[Exercise inputs — start]

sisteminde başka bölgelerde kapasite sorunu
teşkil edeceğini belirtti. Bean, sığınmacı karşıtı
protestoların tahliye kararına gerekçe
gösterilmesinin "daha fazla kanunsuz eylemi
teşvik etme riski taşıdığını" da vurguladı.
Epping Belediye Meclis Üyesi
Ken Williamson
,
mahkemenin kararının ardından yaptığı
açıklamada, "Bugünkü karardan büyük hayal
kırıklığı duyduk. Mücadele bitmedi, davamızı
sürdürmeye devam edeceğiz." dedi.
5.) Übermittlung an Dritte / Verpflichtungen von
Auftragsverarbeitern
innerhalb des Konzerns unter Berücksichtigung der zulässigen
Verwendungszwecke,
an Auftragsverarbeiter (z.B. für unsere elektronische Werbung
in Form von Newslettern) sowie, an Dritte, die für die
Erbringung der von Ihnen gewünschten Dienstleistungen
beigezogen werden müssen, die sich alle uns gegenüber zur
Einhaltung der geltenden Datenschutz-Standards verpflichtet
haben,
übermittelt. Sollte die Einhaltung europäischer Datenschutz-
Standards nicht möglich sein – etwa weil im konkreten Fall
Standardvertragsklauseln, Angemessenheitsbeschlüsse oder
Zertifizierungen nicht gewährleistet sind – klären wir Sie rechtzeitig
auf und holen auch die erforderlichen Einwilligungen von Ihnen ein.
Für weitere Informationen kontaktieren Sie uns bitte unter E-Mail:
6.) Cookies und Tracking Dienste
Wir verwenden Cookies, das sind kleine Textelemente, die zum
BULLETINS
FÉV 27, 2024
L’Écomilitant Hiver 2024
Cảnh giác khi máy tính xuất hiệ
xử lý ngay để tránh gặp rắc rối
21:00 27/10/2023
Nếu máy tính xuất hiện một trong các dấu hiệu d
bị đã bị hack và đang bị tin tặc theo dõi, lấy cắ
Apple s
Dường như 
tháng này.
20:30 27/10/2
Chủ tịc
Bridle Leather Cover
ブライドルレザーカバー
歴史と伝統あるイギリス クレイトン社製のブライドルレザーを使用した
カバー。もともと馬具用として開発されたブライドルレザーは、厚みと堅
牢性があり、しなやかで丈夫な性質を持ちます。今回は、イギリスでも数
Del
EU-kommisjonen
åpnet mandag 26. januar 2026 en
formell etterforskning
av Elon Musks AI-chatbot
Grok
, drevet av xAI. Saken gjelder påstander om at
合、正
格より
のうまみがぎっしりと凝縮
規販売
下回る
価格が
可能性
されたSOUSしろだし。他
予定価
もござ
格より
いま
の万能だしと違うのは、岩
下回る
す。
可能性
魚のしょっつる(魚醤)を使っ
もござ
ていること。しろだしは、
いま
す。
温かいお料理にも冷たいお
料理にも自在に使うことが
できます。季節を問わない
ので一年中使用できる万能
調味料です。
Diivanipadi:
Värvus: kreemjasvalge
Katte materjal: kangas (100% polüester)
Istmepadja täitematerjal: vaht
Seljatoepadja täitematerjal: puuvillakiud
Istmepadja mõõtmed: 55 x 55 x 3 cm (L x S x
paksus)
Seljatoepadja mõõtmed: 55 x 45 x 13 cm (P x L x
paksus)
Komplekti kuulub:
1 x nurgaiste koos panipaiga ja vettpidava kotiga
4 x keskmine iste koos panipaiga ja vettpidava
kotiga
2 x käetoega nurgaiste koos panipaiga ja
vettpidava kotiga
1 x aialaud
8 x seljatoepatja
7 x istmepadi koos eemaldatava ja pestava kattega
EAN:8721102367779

[Exercise inputs — finish]

Goal of the exercise: Retype nothing except the lines from the line holding "Seljatoepadja täitematerjal: puuvillakiud" through the last line of the entries, both included.

Answer section:
Seljatoepadja täitematerjal: puuvillakiud
Istmepadja mõõtmed: 55 x 55 x 3 cm (L x S x
paksus)
Seljatoepadja mõõtmed: 55 x 45 x 13 cm (P x L x
paksus)
Komplekti kuulub:
1 x nurgaiste koos panipaiga ja vettpidava kotiga
4 x keskmine iste koos panipaiga ja vettpidava
kotiga
2 x käetoega nurgaiste koos panipaiga ja
vettpidava kotiga
1 x aialaud
8 x seljatoepatja
7 x istmepadi koos eemaldatava ja pestava kattega
EAN:8721102367779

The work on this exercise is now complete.